An Archival Look at World War I


To Our Soldier Boys

To you, O Men of the Singing Souls,
A sacred pledge, we give in fee,
The proud, high name of our mother Queen's,
To bear as yours, beyond the sea.

Because you are noble and strong and good,
We give to your keeping, our crest of gold,
That an age-old bond of our motherhood
May bind us all in her sacred fold.

And the sun sinks low, and the twilight falls
On your long trench lines and our campus grey,
And over the world the Queen's voice calls,
To those who are absent, at closing day

And then in the halls of our Mother's home,
We shall keep the fires and tapers aglow
Till the trumpets burst with a triumph blast
For the new fledged heroes of long ago.

To each has been given his separate vial
The draught of life, or the draught of love.
Thine is the sweeter and in the while.

May ours to the taste, not tasteless prove.


Charlotte Whitton

Queen's Arts, M.A., 1917

Canada: A Nation Evolves

World War I was very influential in the shaping of Canada as a nation. Canada earned recognition, respect and admiration from the rest of the world through their successful and dedicated participation in WWI. Canadians successfully participated in a war that introduced the horrors of modern warfare to the world. Technology developed at a rapid pace during WWI because of the increasing demands of modern warfare.

Although many Canadian lives were lost during the war, Canada grew stronger as a nation, and moved closer to becoming an independent nation. A distinctive and lasting Canadian identity was forged on the battlefields of Europe during WWI. Canadian women also made tremendous strides during the war, some voting for the first time, several serving as nurses and volunteers at the front, and many others becoming well established in the Canadian labor force.

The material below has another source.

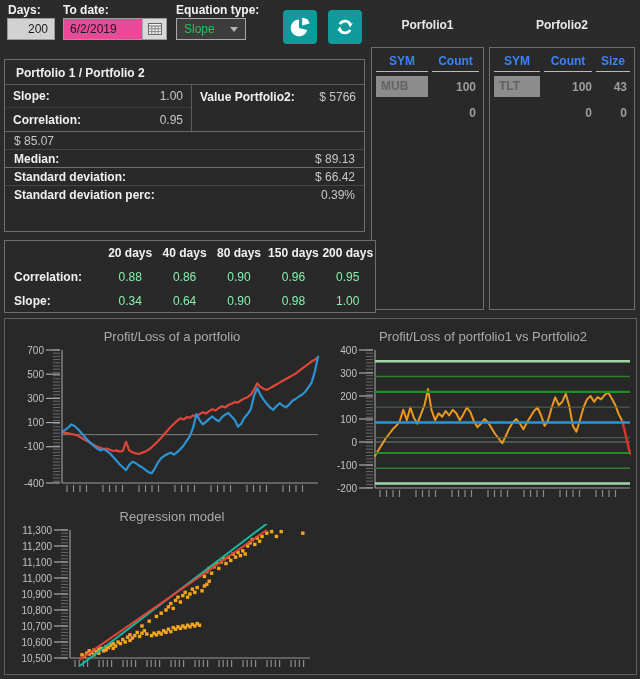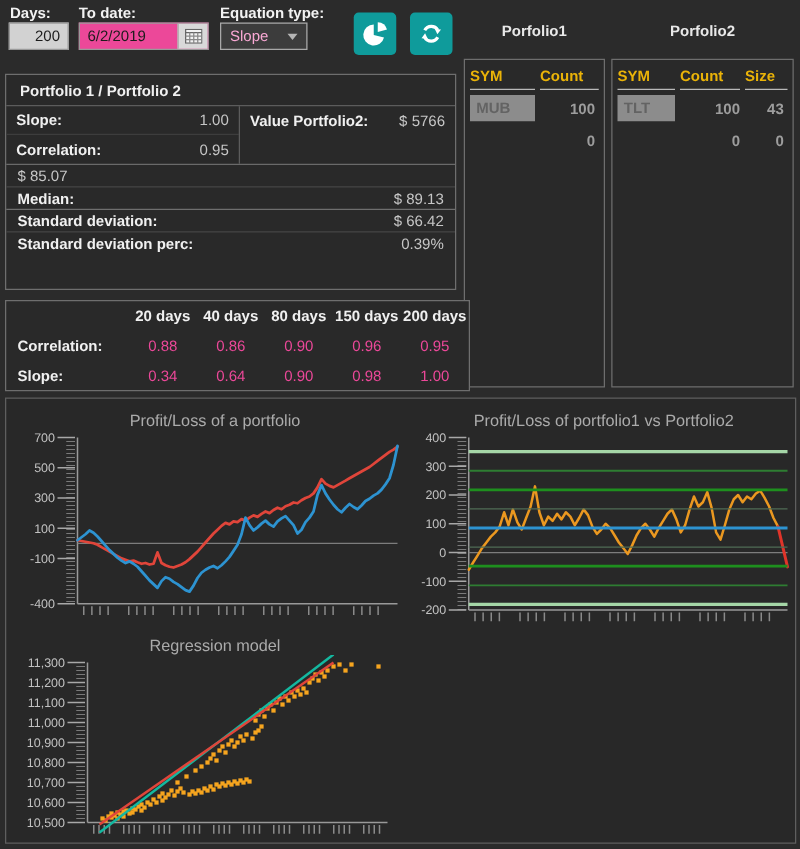"Slope" #combo { color: #f9a8d4 -> #22c55e }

World War I brought many issues of racism to the forefront in Canada. The unjust internment of many "enemy aliens" or immigrants from "enemy" countries in Canada during WWI will be remembered as one of the most embarrassing aspects of Canadian history. The immigrant population of Canada today, including those who came from war torn Europe after 1918, has become a major part of the Canadian identity.

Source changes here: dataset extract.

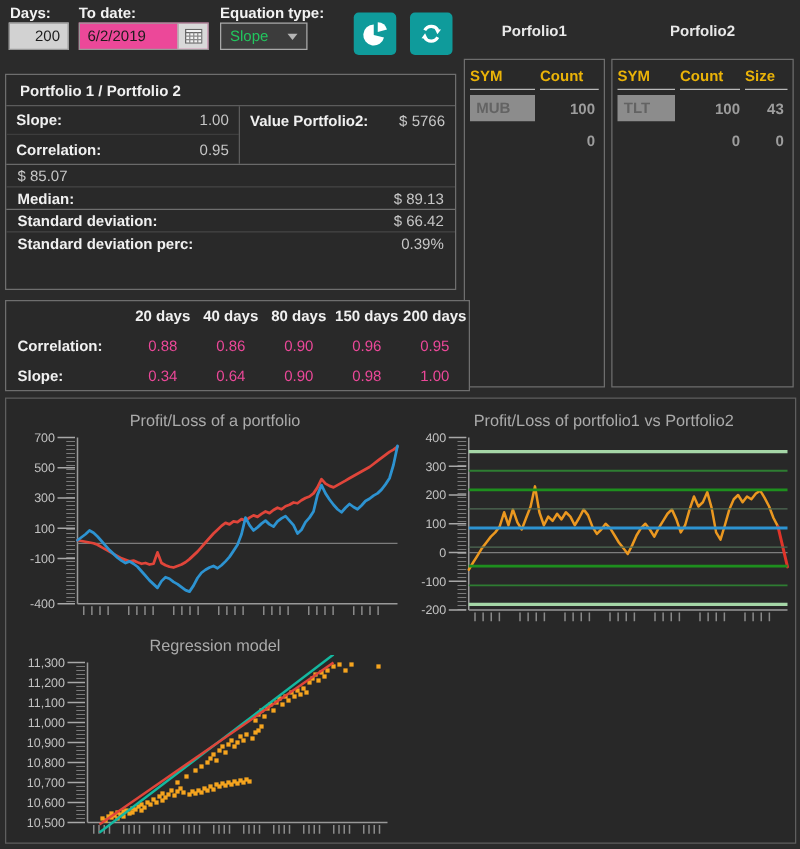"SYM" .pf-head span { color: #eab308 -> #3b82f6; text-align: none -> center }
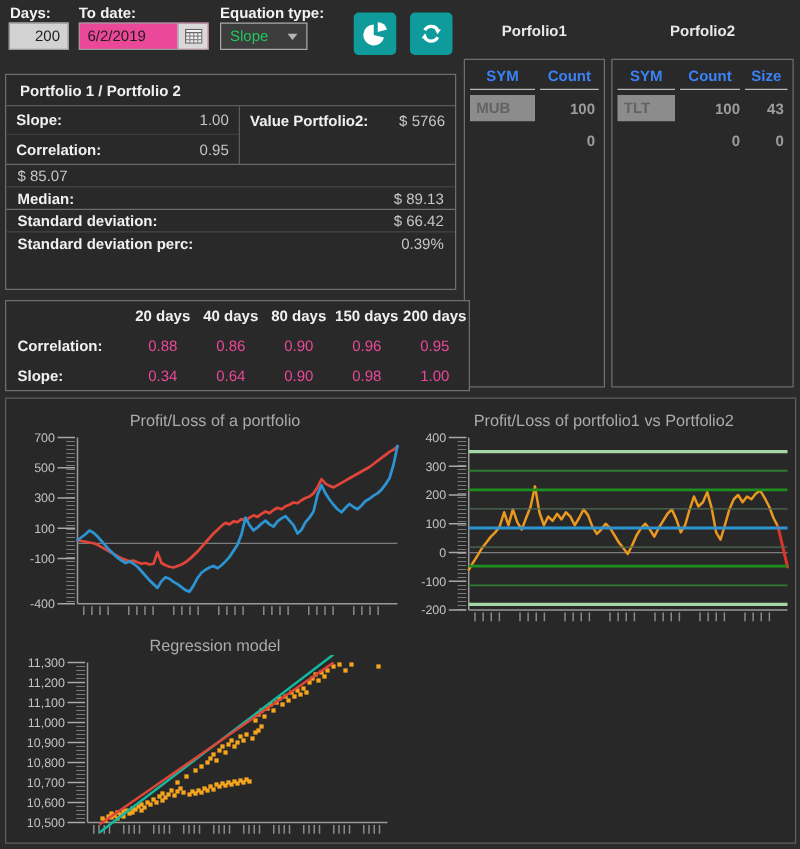"0.88" .per-v { color: #ec4899 -> #86efac }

How Does this Archival Material fit into the Curriculum?

The following is a list of specific curriculum expectations that can be met with the aid of the materials and ideas presented on this website. These expectations are taken directly from, "The Ontario Curriculum Grades 9 and 10: Canadian and World Studies (1999)" official Ministry of Education and Training curriculum document.

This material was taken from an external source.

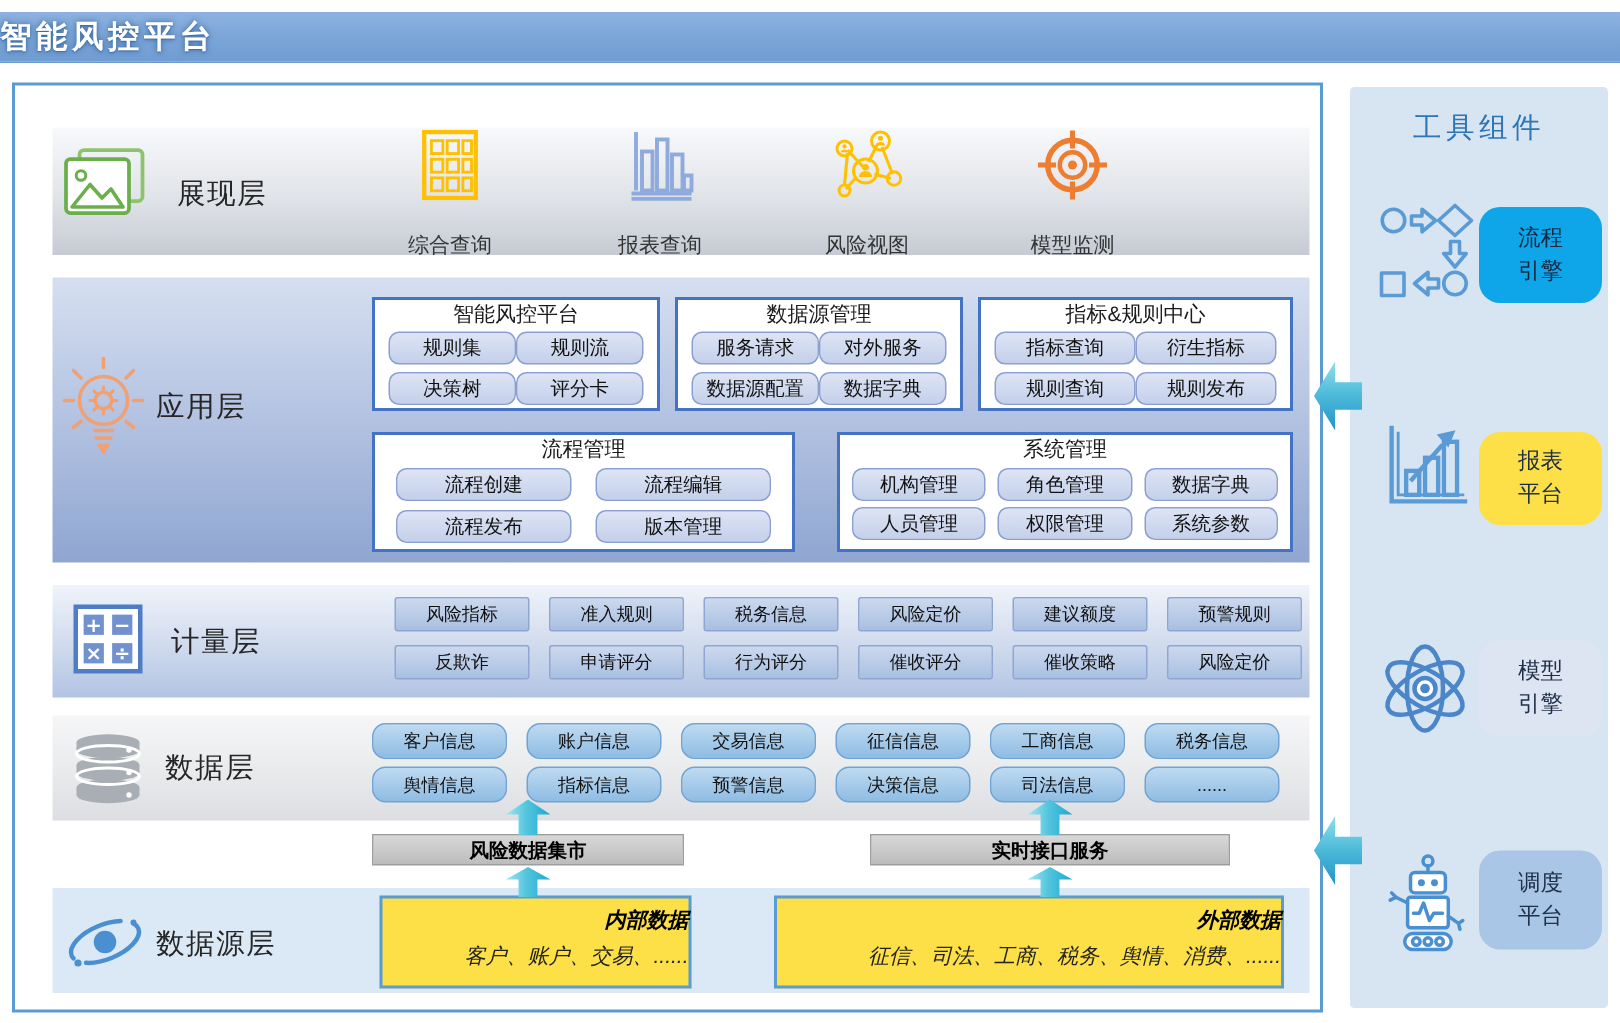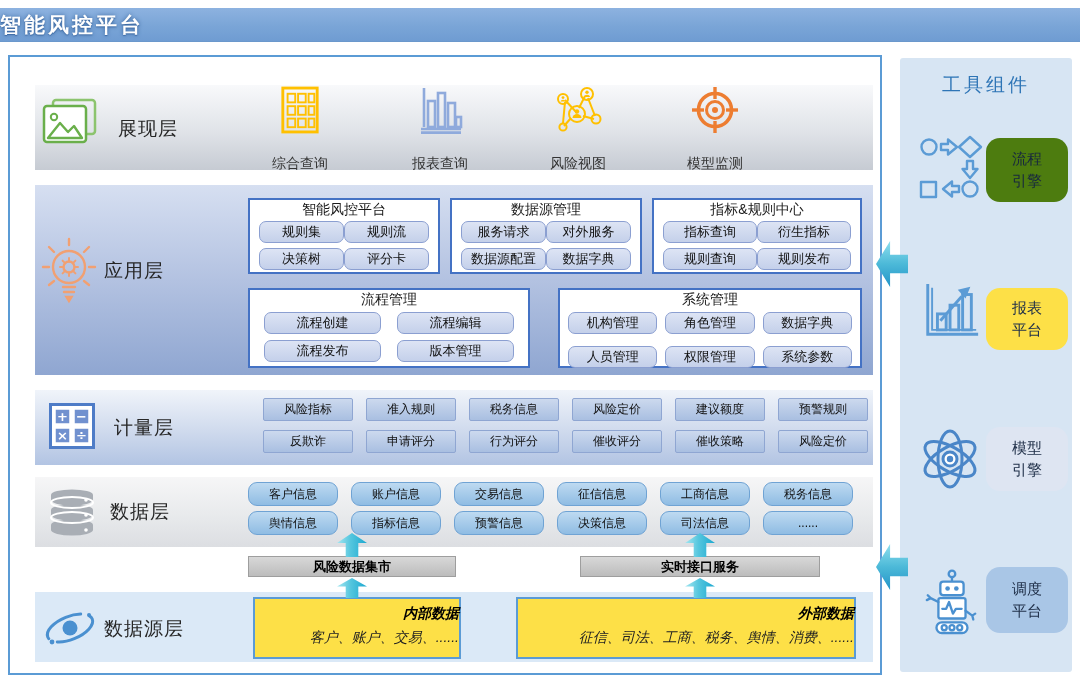"流程引擎" .tb1 { background: #4d7c0f -> #0ea5e9 }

  • explain how Canada became involved in World War I, after researching the cause of the war;
  • demonstrate a knowledge of Canada's military contributions in World War I (e.g., Ypres);
  • evaluate Canada's role in the Allied victories of World War I;
  • describe how Canadians of various ethno-cultural backgrounds. individually and as communities, contributed at home and overseas to the war effort during World War I.
  • explain how and why development in transportation and communication technology affected life during the twentieth century;
  • examine the relationship between war and inventions and examine how wartime inventions changed life during and after World War I;
  • explain how significant individuals (e.g., Robert Borden, Billy Bishop) contributed to the growing sense of Canadian identity during World War I;
  • explain how and why the Canadian government restricted certain rights and freedoms in wartime, and describe the impact, both short and long-term, of these restrictions on the general population and on various groups within the Canadian population;
  • use computer-stored information and the Internet effectively to research Canadian history topics;
  • distinguish between primary and secondary sources of information, and demonstrate an understanding of how to use each appropriately in historical research;
  • distinguish between fact and inference in primary and secondary sources;
  • express ideas and arguments in a coherent manner during discussions and debates, or in graphic displays;
  • demonstrate, after participating in dramatizations of historical events, insights into historical figures' situations and decisions.